John Steele

Personal information
- Full name: John William Jackson Steele
- Born: 30 July 1905 Wistaston, Cheshire, England
- Died: 29 March 1990 (aged 84) Powderham, Devon, England
- Batting: Right-handed
- Bowling: Right-arm medium

Domestic team information
- 1938–1939: Hampshire

Career statistics
| Competition | First-class |
| Matches | 19 |
| Runs scored | 434 |
| Batting average | 16.69 |
| 100s/50s | –/– |
| Top score | 44 |
| Balls bowled | 3,672 |
| Wickets | 66 |
| Bowling average | 25.90 |
| 5 wickets in innings | 3 |
| 10 wickets in match | – |
| Best bowling | 6/62 |
| Catches/stumpings | 9/– |
- Source: Cricinfo, 23 December 2009

= John Steele (cricketer, born 1905) =

English cricketer and military chaplain

John William Jackson Steele (30 July 1905 — 29 March 1990) was an English first-class cricketer and military chaplain.

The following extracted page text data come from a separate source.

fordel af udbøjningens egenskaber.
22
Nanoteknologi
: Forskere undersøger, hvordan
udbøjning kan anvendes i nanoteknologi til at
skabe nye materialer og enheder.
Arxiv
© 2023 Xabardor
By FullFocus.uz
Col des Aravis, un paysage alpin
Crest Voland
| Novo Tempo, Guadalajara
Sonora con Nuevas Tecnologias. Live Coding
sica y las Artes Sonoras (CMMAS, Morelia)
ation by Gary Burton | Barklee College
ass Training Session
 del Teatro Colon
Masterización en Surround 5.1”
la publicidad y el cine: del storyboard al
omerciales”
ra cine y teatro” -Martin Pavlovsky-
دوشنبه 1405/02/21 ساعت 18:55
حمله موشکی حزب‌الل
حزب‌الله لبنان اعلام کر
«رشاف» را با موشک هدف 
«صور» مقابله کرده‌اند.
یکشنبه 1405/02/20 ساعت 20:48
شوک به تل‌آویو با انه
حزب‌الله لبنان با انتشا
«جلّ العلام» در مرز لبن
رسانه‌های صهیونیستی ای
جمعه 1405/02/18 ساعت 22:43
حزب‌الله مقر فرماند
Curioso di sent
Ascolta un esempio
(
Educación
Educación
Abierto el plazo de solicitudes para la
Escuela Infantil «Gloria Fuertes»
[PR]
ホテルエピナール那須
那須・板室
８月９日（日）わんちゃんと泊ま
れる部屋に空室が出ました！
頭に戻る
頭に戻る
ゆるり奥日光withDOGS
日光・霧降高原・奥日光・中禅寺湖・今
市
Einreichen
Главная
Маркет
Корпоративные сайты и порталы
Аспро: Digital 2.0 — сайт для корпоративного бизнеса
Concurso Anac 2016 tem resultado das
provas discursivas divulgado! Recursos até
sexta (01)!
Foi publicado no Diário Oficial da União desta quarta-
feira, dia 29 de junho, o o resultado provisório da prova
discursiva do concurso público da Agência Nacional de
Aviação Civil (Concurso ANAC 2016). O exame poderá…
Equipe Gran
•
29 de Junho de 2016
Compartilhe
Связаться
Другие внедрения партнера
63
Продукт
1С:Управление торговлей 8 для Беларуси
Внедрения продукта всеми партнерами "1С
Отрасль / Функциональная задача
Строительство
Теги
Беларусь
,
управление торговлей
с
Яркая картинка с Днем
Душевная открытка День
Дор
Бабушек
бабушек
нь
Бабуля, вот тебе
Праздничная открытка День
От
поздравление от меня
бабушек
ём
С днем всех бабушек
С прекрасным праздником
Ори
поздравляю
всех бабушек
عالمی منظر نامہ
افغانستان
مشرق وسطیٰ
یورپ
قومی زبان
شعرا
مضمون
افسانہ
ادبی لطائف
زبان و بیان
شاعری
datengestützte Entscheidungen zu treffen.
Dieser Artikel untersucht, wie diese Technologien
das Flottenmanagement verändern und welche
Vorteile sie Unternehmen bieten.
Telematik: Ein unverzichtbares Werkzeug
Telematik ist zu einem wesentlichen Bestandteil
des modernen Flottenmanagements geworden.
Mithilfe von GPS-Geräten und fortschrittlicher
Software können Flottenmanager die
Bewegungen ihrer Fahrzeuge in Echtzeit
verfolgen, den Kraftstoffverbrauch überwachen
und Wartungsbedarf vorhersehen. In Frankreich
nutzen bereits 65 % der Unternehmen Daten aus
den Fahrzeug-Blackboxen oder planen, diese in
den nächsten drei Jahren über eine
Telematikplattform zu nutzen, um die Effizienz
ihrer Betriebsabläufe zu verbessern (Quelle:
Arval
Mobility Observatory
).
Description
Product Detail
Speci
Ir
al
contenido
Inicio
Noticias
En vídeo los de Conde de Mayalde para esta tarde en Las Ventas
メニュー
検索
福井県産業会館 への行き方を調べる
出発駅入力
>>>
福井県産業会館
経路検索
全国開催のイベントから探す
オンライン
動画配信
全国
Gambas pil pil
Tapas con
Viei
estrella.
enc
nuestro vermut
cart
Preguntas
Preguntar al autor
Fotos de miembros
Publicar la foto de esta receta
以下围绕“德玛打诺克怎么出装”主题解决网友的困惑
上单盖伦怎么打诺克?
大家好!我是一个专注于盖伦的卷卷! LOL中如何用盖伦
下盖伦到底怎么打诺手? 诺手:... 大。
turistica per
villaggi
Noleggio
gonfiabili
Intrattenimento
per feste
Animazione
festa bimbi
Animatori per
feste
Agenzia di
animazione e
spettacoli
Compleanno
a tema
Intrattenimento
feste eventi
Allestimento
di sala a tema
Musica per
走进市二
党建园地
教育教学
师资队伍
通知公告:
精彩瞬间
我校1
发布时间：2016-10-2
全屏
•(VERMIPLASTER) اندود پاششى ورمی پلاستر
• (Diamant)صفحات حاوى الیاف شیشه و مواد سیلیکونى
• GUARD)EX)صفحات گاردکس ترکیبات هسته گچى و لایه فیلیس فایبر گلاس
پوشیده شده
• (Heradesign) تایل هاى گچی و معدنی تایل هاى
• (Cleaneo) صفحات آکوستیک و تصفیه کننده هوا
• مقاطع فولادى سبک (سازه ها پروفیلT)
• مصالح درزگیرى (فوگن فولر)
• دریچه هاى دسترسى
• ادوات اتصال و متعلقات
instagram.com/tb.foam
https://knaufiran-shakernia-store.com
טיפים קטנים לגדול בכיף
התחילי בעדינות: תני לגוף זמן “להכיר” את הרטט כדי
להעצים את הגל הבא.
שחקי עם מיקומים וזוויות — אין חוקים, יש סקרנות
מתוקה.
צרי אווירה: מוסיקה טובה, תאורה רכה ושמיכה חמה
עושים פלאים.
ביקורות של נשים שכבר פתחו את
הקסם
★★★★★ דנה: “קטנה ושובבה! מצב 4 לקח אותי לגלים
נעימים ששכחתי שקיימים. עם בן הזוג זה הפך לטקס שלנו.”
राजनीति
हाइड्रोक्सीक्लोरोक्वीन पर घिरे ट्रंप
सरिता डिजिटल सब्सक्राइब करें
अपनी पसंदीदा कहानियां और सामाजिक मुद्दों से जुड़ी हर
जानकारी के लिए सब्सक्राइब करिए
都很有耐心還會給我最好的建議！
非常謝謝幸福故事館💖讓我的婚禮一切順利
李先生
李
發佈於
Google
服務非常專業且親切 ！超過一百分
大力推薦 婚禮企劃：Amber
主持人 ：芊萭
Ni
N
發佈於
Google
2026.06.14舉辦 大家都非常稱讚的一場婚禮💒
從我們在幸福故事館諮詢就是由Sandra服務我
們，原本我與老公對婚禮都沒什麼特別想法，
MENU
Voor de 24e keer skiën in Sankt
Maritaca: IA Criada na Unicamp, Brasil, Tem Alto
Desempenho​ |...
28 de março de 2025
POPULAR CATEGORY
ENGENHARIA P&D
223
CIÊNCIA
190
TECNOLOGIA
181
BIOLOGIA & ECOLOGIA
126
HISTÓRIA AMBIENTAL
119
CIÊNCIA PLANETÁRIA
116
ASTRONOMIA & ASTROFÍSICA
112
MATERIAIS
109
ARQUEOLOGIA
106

Steele was born in July 1905 at Wistaston, Cheshire. He undertook his religious studies at St Aidan's College, being ordained at Chester Cathedral in February 1929. He joined the Royal Army Chaplains' Department in July 1931, being granted the rank of Chaplain to the Forces 4th Class. While based as a chaplain in Winchester, Steele made his debut in first-class cricket for Hampshire against Gloucestershire at Portsmouth in the 1938 County Championship. His debut was somewhat successful, with Steele scoring 73 runs across two innings and taking match figures of 7 for 144. His maiden season in county cricket saw him play thirteen matches and take 39 wickets at an average of 24.87, with one five wicket haul. Steele also made a single first-class appearance for the British Army cricket team against Oxford University in 1938, before making a further appearance for the Army against Cambridge University in 1939. He made a further five appearances for Hampshire in the 1939 County Championship, taking 18 wickets with best figures of 6 for 62 against Warwickshire, which was one of two five wicket hauls he took in 1939. Despite a strong start to the 1939 season, it was noted by Wisden that he "went lame" and could no longer play. In seventeen first-class appearances for Hampshire, he took 57 wickets at an average of 26.64; as a lower order batsman, he scored 406 runs at a batting average of 16.91, with a highest score of 44.

Steele served in the Second World War as a chaplain, during which he was made an OBE in September 1943 and an MBE in October 1945, the latter in recognition of gallantry and distinguished service in North-West Europe. Steele died in March 1990 at Powderham, Devon.